> _WHAT YOU SHOULD DO_
How many lines in the records below contain the string "knee"? Answer with the number alone.

(Skeletal landmark data)
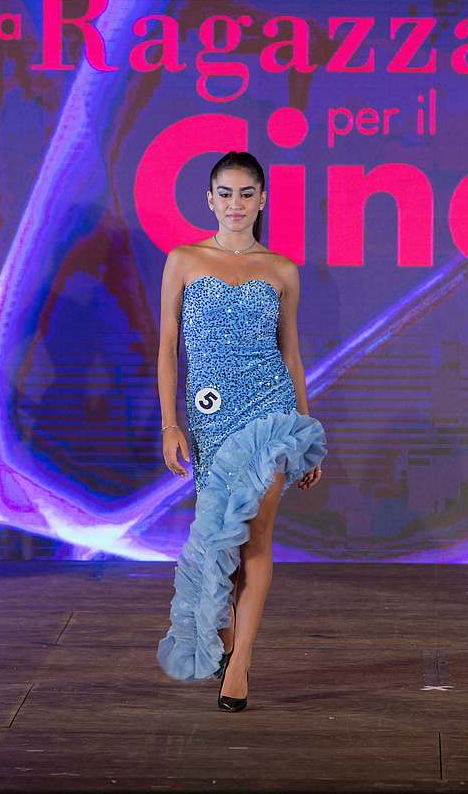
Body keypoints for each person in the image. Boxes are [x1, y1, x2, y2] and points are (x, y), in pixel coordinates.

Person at [155, 151, 326, 710]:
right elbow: (167, 348)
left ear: (262, 199)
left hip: (271, 415)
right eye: (225, 194)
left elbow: (291, 354)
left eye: (247, 193)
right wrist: (170, 423)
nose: (236, 204)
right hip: (210, 419)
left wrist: (305, 433)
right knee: (219, 539)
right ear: (210, 200)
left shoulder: (282, 270)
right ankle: (228, 643)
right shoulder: (183, 260)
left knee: (255, 537)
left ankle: (241, 663)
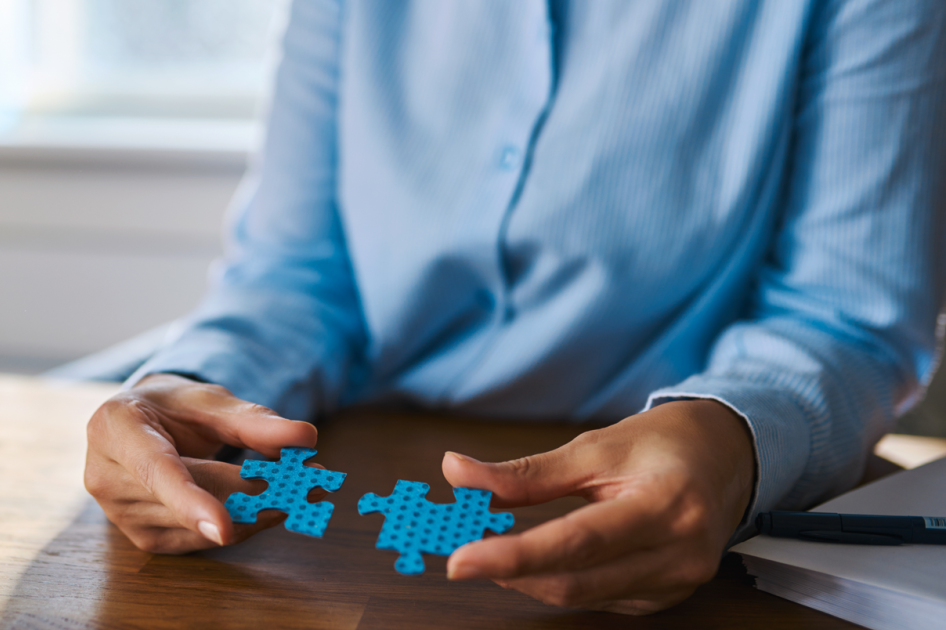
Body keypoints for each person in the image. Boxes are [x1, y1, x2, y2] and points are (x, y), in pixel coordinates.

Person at [83, 0, 946, 614]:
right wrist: (195, 384)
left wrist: (731, 437)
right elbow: (297, 276)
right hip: (334, 513)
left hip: (648, 513)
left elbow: (848, 315)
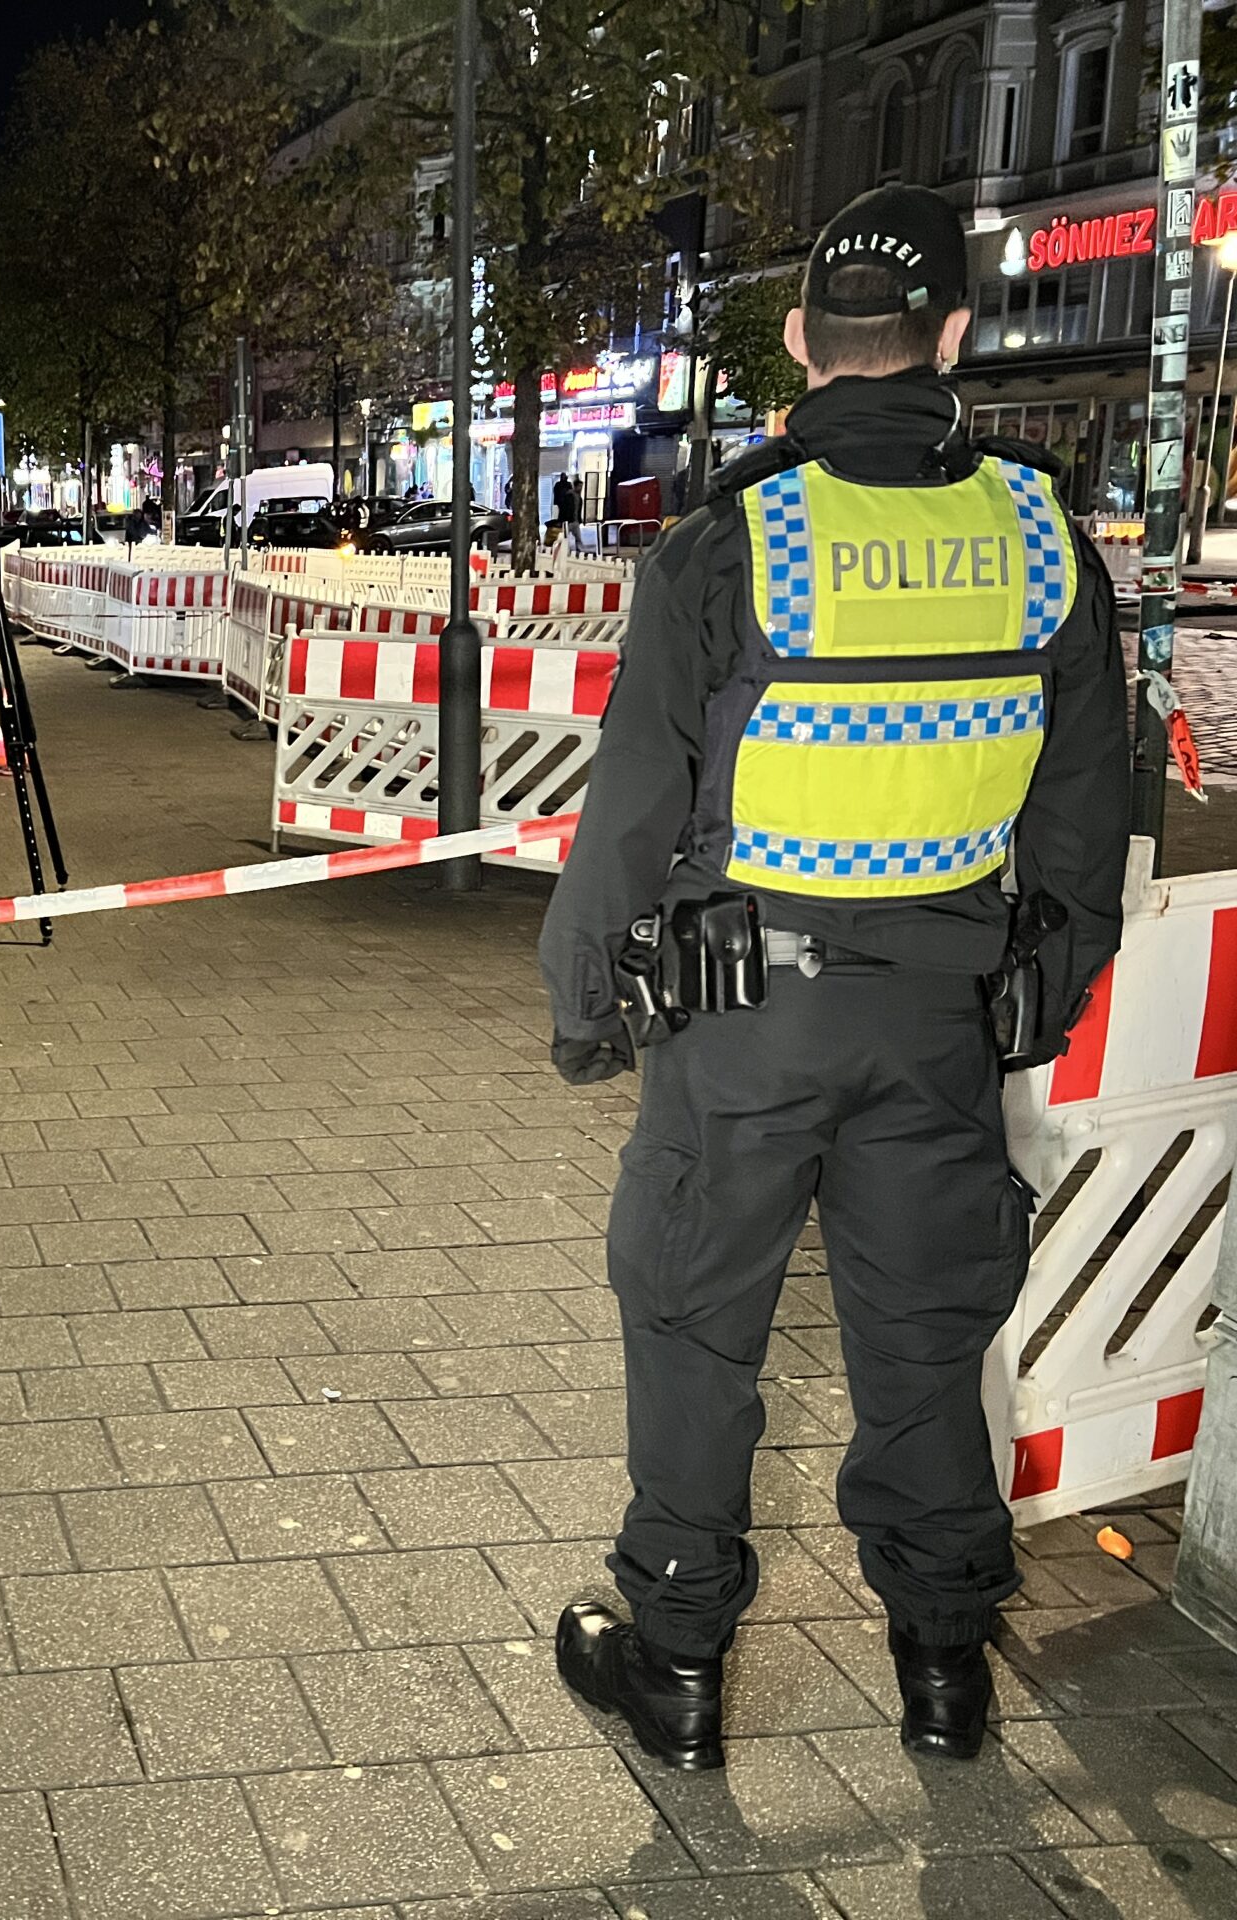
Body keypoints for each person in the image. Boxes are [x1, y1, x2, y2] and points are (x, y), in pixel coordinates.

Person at [536, 185, 1130, 1773]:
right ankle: (946, 1678)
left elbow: (633, 811)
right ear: (953, 337)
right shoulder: (1039, 537)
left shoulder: (735, 544)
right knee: (927, 1342)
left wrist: (587, 1008)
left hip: (739, 1030)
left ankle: (672, 1668)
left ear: (802, 343)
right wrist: (1035, 997)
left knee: (691, 1329)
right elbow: (1085, 822)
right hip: (940, 1026)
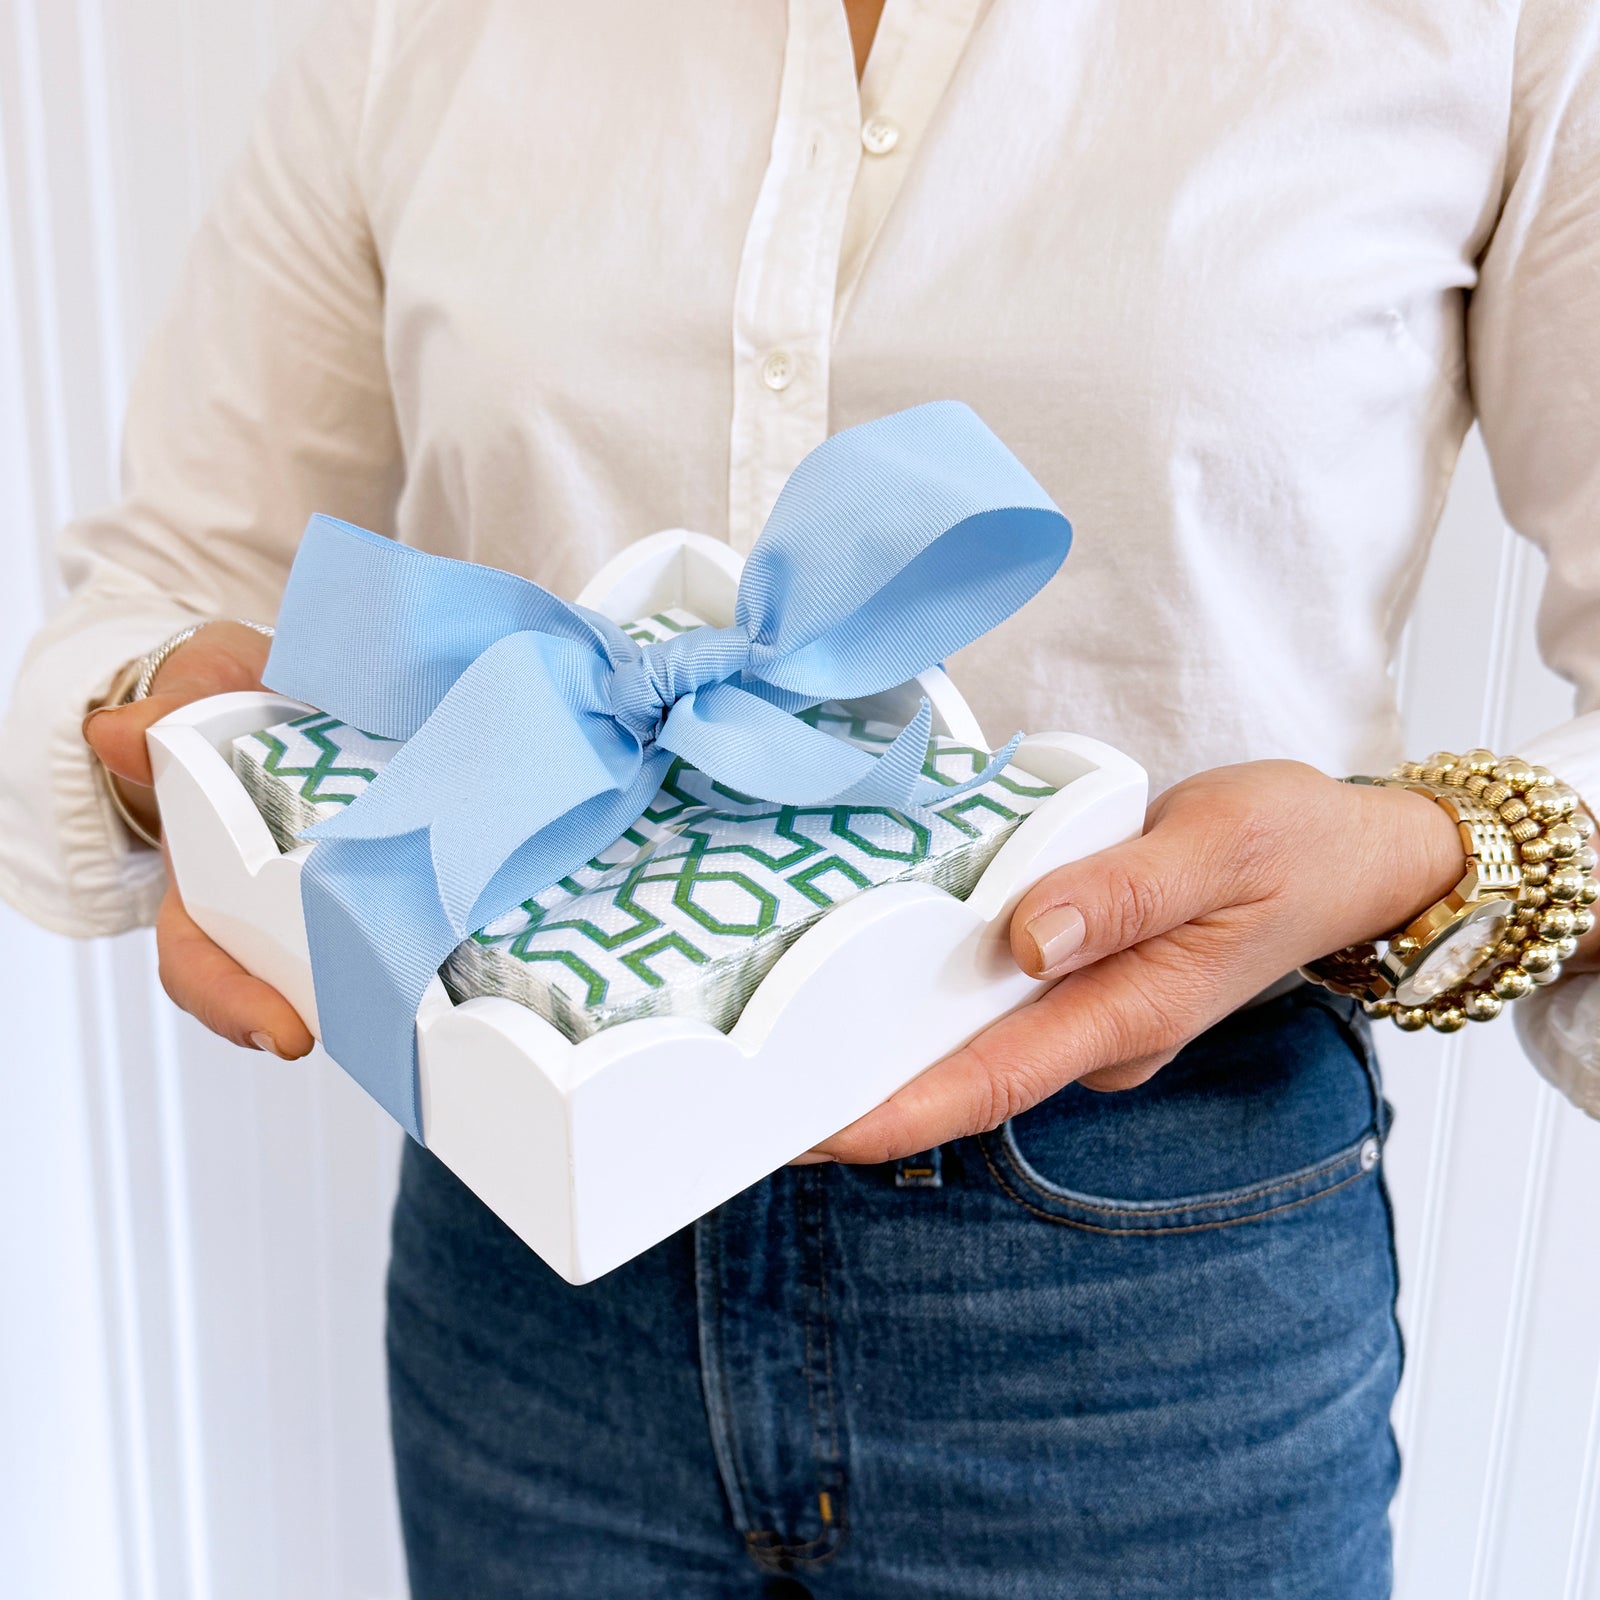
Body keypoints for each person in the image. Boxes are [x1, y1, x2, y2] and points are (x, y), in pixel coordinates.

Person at [4, 1, 1599, 1594]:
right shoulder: (417, 28)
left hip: (1142, 1261)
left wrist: (1437, 855)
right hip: (526, 1211)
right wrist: (175, 751)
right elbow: (181, 578)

> _WRITTEN SOLUTION_
4